You. You make a difference in your child’s life.
Parents, your children look up to you, they see you every day of your life. You’re their role model – their provider. You are the example for how life is to be lived and how situations are to be dealt with.
YOU have more impact on your child than you will ever know.Every day in elementary school, coming home was the highlight of my day because it was the time I would spend with Mom, telling her of all my adventures and the small victories of getting an “A.”
Even though I was small, and my life was uneventful, she acknowledged my emotions and sympathized when I was happy and sad. I grew to love her as a best friend as I realized she was truly living life with me and being a resource for me. Anytime I was confused, I could run to her. She would help me fight my battles and would ask daily about my friends and the new dramas I encountered.
Living in a world where I changed schools every year, I learned quickly how important family was. “Friends will come and go, but family is forever,” Mom would tell us anytime my siblings and I argued. It wasn’t until high school that I realized she was right. I may have thought at the age of five that my siblings were my mortal enemies for taking my toys, but time changed my perspective. They were, are, and will always be there for me.
Parents, my perspective would never have changed if I was not taught how important family was.
When I got to high school, teachers were shocked to see how close my older brother and I were. We took a couple classes together and teased each other. It didn’t phase us one bit. I didn’t realize that it was abnormal for siblings to get along.
Growing up, I only got closer to my family.
The immature days of “he stole my toy” wore off, and my siblings and I were able to joke more freely with one another and accept each other. We became the closest of friends.
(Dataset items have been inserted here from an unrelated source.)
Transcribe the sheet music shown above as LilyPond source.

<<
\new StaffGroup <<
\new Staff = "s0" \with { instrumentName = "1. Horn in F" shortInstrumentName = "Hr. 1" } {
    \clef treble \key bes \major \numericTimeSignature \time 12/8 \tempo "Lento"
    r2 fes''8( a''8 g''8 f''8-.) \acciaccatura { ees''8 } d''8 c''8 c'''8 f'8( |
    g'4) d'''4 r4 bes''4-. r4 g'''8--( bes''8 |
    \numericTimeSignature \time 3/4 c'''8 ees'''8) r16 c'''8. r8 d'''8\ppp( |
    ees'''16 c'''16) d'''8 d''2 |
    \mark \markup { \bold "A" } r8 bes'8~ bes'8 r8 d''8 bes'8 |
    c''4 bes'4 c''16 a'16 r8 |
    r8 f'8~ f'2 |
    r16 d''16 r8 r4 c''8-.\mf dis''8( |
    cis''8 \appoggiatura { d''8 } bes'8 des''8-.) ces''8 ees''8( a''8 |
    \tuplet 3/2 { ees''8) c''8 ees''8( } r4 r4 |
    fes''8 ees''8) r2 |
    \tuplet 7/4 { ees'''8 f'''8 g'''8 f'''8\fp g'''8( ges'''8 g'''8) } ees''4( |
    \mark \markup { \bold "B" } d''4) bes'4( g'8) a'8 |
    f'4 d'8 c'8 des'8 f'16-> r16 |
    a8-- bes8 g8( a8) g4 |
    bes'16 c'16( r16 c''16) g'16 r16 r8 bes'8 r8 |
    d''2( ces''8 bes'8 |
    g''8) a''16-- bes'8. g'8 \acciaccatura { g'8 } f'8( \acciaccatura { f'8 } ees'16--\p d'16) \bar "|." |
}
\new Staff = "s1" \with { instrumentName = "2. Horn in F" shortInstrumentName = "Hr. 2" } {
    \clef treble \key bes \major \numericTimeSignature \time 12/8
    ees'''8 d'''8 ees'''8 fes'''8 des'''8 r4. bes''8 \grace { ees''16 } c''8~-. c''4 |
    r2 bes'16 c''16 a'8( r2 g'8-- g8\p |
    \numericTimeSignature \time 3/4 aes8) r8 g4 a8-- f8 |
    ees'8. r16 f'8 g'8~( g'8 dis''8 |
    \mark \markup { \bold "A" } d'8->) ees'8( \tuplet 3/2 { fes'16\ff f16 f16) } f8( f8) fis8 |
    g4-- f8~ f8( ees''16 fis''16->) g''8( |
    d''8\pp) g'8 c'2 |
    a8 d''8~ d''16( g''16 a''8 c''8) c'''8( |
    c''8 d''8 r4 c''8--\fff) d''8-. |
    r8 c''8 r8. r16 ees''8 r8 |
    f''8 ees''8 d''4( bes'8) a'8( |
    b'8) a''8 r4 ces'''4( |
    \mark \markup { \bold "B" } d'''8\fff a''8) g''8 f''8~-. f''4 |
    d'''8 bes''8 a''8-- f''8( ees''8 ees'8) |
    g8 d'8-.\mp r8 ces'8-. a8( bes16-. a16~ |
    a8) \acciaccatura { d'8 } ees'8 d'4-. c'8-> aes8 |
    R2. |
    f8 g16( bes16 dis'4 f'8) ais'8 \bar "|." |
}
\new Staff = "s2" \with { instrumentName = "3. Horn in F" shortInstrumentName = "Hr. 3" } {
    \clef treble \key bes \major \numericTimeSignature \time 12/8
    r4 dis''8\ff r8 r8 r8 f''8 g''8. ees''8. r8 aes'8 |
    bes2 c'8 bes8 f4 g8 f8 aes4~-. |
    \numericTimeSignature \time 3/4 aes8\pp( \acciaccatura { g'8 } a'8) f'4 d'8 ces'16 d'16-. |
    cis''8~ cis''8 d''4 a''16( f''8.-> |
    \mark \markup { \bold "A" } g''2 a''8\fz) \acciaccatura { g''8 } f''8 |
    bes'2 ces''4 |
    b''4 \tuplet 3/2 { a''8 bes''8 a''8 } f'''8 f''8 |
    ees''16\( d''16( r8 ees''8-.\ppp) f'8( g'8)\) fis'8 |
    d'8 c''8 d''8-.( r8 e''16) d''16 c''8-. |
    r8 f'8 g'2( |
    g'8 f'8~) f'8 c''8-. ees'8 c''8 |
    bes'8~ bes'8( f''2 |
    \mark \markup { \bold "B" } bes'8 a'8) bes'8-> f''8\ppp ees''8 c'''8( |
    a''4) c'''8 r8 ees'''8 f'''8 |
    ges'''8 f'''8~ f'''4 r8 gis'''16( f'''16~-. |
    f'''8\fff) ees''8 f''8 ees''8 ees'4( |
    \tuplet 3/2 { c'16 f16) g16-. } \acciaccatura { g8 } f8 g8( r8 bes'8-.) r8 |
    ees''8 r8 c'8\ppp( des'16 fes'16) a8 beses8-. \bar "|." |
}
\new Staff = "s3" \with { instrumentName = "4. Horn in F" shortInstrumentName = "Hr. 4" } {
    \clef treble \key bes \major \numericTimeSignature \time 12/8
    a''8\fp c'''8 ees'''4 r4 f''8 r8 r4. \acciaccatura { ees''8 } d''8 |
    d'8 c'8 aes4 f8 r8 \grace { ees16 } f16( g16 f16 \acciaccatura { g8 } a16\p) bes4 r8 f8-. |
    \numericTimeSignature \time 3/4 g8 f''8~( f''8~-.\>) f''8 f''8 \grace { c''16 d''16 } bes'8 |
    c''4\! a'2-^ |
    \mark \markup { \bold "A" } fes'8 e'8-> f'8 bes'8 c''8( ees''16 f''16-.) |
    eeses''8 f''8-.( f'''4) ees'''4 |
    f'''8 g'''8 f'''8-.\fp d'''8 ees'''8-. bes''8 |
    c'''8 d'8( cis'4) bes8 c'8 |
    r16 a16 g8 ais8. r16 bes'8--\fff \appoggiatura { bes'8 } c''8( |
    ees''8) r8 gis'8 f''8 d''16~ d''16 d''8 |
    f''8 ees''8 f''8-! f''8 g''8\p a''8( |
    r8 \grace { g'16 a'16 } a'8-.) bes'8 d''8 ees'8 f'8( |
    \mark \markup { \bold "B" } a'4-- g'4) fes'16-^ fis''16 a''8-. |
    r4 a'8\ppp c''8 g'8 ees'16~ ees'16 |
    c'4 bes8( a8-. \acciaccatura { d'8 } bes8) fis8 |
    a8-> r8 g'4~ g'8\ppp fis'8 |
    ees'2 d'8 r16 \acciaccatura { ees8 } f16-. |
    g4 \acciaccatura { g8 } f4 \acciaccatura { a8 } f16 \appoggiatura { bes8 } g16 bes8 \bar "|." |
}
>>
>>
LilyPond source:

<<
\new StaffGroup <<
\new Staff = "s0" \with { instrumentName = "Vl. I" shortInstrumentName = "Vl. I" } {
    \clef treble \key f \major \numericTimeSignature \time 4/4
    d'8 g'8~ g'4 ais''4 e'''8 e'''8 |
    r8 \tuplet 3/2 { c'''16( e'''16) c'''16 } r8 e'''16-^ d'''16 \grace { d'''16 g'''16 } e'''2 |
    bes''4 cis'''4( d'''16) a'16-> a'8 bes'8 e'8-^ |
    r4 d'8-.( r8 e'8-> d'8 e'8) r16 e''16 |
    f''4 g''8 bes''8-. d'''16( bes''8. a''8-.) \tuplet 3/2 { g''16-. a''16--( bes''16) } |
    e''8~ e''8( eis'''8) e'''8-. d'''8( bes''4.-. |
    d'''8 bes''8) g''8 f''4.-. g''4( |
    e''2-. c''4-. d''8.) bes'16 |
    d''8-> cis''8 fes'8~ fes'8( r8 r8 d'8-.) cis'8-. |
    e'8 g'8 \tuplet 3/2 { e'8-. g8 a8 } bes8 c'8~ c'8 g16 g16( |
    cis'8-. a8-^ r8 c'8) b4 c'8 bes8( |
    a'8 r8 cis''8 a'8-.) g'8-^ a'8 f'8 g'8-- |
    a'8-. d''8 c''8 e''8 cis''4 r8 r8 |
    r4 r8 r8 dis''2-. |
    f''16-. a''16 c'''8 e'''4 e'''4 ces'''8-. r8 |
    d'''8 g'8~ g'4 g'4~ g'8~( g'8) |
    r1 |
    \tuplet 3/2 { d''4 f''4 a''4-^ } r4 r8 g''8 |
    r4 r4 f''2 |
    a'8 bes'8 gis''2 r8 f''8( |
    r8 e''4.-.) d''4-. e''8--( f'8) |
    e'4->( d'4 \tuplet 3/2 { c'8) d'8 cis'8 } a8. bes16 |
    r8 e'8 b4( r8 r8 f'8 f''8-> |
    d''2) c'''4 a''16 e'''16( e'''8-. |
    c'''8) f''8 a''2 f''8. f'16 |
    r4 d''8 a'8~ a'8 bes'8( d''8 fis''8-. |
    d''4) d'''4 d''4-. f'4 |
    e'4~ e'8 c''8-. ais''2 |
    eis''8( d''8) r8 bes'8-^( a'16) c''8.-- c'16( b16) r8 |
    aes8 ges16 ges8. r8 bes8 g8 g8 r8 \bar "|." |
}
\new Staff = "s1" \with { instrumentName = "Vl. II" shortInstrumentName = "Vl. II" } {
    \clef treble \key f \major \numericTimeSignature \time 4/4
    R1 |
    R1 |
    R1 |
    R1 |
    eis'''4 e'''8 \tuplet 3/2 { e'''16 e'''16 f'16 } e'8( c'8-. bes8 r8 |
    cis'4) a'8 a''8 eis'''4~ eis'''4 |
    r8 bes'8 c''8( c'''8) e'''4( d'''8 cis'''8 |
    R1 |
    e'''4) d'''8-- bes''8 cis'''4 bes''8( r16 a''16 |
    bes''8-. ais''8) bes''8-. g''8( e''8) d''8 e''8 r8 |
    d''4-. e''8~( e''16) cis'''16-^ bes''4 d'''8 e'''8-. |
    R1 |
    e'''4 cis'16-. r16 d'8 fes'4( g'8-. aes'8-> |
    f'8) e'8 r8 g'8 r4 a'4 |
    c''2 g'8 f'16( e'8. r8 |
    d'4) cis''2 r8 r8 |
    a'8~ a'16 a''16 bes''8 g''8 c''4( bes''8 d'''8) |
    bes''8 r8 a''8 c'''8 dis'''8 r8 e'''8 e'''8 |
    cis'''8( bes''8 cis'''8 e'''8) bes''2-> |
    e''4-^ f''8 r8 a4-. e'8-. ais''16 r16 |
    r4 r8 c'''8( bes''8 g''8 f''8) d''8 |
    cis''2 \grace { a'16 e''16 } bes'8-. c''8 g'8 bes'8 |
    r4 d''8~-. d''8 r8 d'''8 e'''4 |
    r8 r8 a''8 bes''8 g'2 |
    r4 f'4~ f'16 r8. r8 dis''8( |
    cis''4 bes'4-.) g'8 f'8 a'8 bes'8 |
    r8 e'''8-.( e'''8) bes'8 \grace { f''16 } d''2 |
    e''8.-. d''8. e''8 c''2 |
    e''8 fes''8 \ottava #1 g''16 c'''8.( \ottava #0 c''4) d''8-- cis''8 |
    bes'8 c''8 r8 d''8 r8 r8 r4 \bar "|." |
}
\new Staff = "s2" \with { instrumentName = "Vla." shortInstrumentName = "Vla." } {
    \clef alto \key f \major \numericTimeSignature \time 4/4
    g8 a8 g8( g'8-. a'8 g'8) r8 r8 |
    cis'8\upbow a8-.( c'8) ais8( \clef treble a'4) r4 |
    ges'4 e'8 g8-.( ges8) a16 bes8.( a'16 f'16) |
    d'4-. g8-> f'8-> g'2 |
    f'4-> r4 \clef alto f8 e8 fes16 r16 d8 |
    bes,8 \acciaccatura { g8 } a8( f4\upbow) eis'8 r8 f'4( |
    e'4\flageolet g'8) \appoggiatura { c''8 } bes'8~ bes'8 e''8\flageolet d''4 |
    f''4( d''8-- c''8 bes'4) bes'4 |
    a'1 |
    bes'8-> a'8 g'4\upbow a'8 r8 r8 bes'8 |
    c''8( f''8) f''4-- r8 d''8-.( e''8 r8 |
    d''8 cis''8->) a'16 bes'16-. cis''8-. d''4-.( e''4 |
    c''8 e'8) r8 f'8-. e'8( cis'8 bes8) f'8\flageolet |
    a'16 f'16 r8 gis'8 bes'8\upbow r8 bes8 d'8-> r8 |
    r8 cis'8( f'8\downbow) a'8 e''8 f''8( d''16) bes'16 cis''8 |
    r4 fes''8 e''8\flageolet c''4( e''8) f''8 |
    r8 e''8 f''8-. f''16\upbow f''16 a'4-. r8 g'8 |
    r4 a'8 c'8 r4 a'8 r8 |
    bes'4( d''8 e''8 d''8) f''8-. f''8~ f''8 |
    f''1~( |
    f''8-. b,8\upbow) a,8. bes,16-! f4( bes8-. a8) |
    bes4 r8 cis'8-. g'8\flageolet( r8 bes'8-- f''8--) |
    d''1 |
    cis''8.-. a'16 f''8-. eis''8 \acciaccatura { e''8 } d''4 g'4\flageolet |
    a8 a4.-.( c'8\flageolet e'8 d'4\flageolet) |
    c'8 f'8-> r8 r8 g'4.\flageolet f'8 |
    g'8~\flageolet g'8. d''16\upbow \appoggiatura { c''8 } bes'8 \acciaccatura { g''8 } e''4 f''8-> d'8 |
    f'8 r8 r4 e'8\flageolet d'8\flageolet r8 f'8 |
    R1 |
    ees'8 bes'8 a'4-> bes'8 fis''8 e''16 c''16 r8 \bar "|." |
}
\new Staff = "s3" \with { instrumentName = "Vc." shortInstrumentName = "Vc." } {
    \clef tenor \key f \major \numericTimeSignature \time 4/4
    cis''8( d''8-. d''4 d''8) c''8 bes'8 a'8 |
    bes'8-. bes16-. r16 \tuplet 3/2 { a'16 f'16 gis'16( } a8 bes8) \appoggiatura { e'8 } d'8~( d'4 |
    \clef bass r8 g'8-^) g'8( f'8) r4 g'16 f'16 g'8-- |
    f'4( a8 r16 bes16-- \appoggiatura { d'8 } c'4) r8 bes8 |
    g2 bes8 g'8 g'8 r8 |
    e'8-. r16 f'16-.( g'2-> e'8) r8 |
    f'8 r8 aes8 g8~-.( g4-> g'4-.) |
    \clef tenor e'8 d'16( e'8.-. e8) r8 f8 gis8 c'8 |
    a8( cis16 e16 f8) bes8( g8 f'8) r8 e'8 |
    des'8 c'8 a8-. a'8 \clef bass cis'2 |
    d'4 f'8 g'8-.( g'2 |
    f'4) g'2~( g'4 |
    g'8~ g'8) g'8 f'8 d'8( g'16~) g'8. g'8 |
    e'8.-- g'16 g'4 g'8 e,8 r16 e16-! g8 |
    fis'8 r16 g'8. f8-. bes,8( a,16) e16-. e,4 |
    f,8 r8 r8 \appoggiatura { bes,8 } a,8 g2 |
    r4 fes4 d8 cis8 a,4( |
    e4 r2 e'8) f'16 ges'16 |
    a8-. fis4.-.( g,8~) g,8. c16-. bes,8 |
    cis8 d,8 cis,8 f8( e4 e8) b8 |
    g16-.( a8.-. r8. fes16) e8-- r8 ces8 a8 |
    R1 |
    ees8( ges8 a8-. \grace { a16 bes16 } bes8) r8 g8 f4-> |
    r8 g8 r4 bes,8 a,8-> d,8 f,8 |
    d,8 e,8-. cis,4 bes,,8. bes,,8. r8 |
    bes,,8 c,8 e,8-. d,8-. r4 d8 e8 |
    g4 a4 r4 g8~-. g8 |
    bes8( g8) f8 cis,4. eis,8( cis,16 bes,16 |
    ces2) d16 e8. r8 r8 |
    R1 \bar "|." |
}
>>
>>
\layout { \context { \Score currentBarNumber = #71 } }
I grew closer to Mom also. High school days were brutal. Homework, working a job, dealing with peer pressure, and other typical high school norms were part of weekly discussion. I was able to speak to Mom about my daily life without any pressure because, just like in elementary school, I knew she was there for me.
I would talk to teachers about my relationship with her and how close we were. They were only amazed. They would ask “How are you so close?” or say “I hope my daughter and I become that close.”
Honestly, I think just being a resource and a good friend are the most important, while maintaining the position of Mom and authoritative figure, of course. Establishing the foundation of our relationship while I was young set the pace of our relationship for when I became a teen.
When I became interested in boys – I told her. I didn’t find it strange to talk to her about it because I told here everything. We would share thoughts and opinions. As I grew, she would ask for my opinion on things and take my answers to heart. She respected me as a friend and daughter and never looked down on me because of my age.
I honestly believe my family was crucial in my life. Parents, I want you to know that even though there is no such thing as the perfect family, there is such a thing as a loving family. I still have fun with my family to this day. I would stay with them forever if I could. We all love and support each other. We have fun with each other.
Know that you are a crucial part of your child’s life. Let your children know you are proud of them and want to spend time with them. You are their resource.